**Exercise**
Show every line in the material below that contains the string "Juelsminde", copied in full.

/---

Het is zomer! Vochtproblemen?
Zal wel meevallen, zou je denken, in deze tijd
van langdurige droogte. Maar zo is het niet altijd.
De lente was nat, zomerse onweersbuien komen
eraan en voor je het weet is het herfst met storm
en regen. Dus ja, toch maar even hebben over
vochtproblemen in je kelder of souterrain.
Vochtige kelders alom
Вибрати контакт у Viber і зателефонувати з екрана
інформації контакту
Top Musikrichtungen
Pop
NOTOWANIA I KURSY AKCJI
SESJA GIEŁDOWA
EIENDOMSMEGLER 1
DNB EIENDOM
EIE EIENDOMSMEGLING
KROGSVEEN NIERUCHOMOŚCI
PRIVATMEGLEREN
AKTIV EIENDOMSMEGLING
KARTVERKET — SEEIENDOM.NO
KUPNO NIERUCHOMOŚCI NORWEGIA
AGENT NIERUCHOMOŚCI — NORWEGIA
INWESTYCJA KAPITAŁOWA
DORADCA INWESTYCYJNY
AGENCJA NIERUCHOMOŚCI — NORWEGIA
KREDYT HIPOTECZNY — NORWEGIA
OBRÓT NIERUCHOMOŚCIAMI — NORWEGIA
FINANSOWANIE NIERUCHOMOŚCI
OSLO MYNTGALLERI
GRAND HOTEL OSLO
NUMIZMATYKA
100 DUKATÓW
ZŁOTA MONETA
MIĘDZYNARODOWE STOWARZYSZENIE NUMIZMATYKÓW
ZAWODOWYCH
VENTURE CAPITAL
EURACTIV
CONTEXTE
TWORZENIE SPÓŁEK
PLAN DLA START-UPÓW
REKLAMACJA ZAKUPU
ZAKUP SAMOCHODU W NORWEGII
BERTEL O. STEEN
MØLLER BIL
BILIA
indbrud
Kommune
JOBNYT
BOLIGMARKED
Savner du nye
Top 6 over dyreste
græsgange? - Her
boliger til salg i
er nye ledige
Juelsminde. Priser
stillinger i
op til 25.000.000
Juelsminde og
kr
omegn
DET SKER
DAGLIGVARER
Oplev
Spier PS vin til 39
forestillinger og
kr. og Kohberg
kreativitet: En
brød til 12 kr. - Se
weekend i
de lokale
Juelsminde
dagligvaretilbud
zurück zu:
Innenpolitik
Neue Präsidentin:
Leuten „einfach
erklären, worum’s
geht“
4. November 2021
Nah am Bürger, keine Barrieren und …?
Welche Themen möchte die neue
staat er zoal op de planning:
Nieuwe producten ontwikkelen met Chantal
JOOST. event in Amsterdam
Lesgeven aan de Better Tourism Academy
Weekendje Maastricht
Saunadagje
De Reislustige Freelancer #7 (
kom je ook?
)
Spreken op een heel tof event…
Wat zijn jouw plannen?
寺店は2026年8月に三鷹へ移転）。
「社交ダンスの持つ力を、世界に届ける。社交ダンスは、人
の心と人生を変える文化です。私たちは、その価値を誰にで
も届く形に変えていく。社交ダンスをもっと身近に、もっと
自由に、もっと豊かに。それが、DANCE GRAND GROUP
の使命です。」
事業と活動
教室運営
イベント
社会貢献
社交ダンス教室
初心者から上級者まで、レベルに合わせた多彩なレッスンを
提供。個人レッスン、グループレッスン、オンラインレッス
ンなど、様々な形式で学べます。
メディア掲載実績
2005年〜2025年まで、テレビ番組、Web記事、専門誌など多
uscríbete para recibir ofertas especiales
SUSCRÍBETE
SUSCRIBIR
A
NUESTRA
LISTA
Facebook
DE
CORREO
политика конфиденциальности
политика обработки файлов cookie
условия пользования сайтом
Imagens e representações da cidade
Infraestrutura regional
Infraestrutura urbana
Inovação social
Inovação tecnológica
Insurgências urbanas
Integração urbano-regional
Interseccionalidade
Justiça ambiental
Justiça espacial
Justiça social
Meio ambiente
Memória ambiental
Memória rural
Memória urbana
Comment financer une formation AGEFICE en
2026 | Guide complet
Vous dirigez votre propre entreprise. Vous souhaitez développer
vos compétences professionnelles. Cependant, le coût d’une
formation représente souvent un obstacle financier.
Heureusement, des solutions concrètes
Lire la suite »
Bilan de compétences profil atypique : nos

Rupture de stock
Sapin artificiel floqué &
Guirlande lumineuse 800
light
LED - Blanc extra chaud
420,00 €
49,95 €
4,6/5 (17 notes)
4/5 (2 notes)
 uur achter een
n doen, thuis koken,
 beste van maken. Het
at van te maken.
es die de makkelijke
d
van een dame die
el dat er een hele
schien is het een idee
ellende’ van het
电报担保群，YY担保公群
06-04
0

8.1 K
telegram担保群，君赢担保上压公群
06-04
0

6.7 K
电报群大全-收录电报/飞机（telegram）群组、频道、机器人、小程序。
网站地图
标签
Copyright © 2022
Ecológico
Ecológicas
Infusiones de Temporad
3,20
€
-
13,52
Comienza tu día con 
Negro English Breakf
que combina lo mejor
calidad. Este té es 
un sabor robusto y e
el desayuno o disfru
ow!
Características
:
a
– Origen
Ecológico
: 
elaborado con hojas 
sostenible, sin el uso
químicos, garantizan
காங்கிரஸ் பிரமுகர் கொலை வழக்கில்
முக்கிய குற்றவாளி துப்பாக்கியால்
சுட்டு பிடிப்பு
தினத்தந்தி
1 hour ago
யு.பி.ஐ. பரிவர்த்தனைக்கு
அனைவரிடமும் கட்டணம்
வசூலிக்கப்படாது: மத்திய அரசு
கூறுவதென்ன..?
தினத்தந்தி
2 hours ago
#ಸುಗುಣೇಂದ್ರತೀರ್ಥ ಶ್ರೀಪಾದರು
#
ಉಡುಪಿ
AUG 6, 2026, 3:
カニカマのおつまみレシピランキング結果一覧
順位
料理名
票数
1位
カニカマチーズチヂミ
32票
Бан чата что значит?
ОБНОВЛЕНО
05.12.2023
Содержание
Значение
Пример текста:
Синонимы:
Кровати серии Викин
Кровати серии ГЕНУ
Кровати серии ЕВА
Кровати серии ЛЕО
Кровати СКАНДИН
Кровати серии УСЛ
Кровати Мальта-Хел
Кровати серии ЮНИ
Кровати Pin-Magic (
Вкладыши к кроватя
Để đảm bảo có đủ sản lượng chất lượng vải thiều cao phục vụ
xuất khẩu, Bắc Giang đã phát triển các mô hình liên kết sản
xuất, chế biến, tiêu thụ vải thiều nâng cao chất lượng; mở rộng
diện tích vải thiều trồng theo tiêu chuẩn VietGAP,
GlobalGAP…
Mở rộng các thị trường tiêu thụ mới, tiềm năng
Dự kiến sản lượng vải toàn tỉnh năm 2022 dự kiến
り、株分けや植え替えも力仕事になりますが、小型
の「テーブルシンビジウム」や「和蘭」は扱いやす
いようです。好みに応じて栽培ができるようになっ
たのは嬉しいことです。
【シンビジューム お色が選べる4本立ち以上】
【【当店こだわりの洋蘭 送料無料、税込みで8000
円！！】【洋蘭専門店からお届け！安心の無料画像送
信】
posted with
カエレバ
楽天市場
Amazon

\---

**Exercise response**
Juelsminde. Priser
Juelsminde og
Juelsminde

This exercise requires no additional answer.